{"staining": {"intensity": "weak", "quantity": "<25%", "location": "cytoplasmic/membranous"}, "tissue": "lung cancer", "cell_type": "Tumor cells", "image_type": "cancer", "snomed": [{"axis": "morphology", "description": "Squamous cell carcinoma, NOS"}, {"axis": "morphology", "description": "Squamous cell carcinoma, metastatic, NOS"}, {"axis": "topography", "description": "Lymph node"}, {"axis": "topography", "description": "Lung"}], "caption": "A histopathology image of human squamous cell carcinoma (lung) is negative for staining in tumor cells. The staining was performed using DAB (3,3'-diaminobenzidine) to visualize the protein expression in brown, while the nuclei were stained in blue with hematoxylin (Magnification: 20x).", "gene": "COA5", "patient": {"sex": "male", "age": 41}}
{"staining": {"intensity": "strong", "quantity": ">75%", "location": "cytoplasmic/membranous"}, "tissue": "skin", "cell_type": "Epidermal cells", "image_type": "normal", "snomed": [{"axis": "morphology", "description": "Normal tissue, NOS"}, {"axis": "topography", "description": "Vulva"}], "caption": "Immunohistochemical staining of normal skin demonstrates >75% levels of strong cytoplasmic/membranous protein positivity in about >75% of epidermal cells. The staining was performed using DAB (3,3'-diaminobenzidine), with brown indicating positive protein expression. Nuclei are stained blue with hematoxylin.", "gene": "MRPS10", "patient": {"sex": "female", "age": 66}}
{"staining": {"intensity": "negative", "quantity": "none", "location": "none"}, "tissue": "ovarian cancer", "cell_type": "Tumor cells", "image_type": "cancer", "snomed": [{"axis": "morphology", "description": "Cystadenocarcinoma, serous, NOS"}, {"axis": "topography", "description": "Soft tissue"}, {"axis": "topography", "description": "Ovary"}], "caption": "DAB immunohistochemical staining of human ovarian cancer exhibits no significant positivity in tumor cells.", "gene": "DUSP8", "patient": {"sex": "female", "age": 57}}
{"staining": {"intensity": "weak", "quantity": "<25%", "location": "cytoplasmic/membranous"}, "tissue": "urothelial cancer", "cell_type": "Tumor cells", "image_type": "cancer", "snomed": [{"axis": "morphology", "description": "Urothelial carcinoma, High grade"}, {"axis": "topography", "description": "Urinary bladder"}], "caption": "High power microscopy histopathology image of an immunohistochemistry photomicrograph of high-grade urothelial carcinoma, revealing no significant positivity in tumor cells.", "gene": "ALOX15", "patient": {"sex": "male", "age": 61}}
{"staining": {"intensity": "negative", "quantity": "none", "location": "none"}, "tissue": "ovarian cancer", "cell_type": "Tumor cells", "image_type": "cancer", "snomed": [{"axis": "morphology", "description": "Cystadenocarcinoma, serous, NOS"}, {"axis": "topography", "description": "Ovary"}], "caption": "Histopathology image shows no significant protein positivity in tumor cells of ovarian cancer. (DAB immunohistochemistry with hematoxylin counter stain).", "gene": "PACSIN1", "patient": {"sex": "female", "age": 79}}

--

| WHAT IS EXPECTED |
Return, from the material above, each line holding the string "serous".

| WRITTEN SOLUTION |
{"staining": {"intensity": "negative", "quantity": "none", "location": "none"}, "tissue": "ovarian cancer", "cell_type": "Tumor cells", "image_type": "cancer", "snomed": [{"axis": "morphology", "description": "Cystadenocarcinoma, serous, NOS"}, {"axis": "topography", "description": "Soft tissue"}, {"axis": "topography", "description": "Ovary"}], "caption": "DAB immunohistochemical staining of human ovarian cancer exhibits no significant positivity in tumor cells.", "gene": "DUSP8", "patient": {"sex": "female", "age": 57}}
{"staining": {"intensity": "negative", "quantity": "none", "location": "none"}, "tissue": "ovarian cancer", "cell_type": "Tumor cells", "image_type": "cancer", "snomed": [{"axis": "morphology", "description": "Cystadenocarcinoma, serous, NOS"}, {"axis": "topography", "description": "Ovary"}], "caption": "Histopathology image shows no significant protein positivity in tumor cells of ovarian cancer. (DAB immunohistochemistry with hematoxylin counter stain).", "gene": "PACSIN1", "patient": {"sex": "female", "age": 79}}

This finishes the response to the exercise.